[Collected data entries]
****

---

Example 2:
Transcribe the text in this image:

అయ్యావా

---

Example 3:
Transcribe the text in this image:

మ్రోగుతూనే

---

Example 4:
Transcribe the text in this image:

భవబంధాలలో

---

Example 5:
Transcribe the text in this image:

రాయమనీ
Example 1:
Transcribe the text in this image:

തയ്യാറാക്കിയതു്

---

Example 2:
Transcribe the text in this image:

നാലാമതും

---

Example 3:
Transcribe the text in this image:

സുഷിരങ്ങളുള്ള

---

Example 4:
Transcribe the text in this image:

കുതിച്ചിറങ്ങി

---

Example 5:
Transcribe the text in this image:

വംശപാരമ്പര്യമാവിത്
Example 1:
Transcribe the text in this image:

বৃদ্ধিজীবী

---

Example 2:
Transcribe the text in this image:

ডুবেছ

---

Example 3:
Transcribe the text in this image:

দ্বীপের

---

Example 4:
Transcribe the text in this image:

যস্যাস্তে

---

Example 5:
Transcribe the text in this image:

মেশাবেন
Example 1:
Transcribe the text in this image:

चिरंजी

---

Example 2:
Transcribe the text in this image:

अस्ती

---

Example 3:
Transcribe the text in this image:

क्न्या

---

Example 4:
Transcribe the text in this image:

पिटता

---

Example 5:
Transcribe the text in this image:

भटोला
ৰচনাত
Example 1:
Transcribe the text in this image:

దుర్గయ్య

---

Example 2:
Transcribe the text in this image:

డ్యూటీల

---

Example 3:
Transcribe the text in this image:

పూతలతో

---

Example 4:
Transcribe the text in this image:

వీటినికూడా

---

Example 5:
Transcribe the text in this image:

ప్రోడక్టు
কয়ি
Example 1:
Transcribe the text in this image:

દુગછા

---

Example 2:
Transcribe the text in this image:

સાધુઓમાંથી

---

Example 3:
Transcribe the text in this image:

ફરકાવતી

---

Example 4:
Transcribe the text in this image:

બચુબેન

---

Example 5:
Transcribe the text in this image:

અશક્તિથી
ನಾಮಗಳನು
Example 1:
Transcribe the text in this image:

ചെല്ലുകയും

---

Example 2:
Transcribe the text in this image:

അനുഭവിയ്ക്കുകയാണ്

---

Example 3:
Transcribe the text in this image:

****

TASK BRIEF ->
Output the records exactly.

RESULT OF THE TASK ->
---

Example 2:
Transcribe the text in this image:

అయ్యావా

---

Example 3:
Transcribe the text in this image:

మ్రోగుతూనే

---

Example 4:
Transcribe the text in this image:

భవబంధాలలో

---

Example 5:
Transcribe the text in this image:

రాయమనీ
Example 1:
Transcribe the text in this image:

തയ്യാറാക്കിയതു്

---

Example 2:
Transcribe the text in this image:

നാലാമതും

---

Example 3:
Transcribe the text in this image:

സുഷിരങ്ങളുള്ള

---

Example 4:
Transcribe the text in this image:

കുതിച്ചിറങ്ങി

---

Example 5:
Transcribe the text in this image:

വംശപാരമ്പര്യമാവിത്
Example 1:
Transcribe the text in this image:

বৃদ্ধিজীবী

---

Example 2:
Transcribe the text in this image:

ডুবেছ

---

Example 3:
Transcribe the text in this image:

দ্বীপের

---

Example 4:
Transcribe the text in this image:

যস্যাস্তে

---

Example 5:
Transcribe the text in this image:

মেশাবেন
Example 1:
Transcribe the text in this image:

चिरंजी

---

Example 2:
Transcribe the text in this image:

अस्ती

---

Example 3:
Transcribe the text in this image:

क्न्या

---

Example 4:
Transcribe the text in this image:

पिटता

---

Example 5:
Transcribe the text in this image:

भटोला
ৰচনাত
Example 1:
Transcribe the text in this image:

దుర్గయ్య

---

Example 2:
Transcribe the text in this image:

డ్యూటీల

---

Example 3:
Transcribe the text in this image:

పూతలతో

---

Example 4:
Transcribe the text in this image:

వీటినికూడా

---

Example 5:
Transcribe the text in this image:

ప్రోడక్టు
কয়ি
Example 1:
Transcribe the text in this image:

દુગછા

---

Example 2:
Transcribe the text in this image:

સાધુઓમાંથી

---

Example 3:
Transcribe the text in this image:

ફરકાવતી

---

Example 4:
Transcribe the text in this image:

બચુબેન

---

Example 5:
Transcribe the text in this image:

અશક્તિથી
ನಾಮಗಳನು
Example 1:
Transcribe the text in this image:

ചെല്ലുകയും

---

Example 2:
Transcribe the text in this image:

അനുഭവിയ്ക്കുകയാണ്

---

Example 3:
Transcribe the text in this image:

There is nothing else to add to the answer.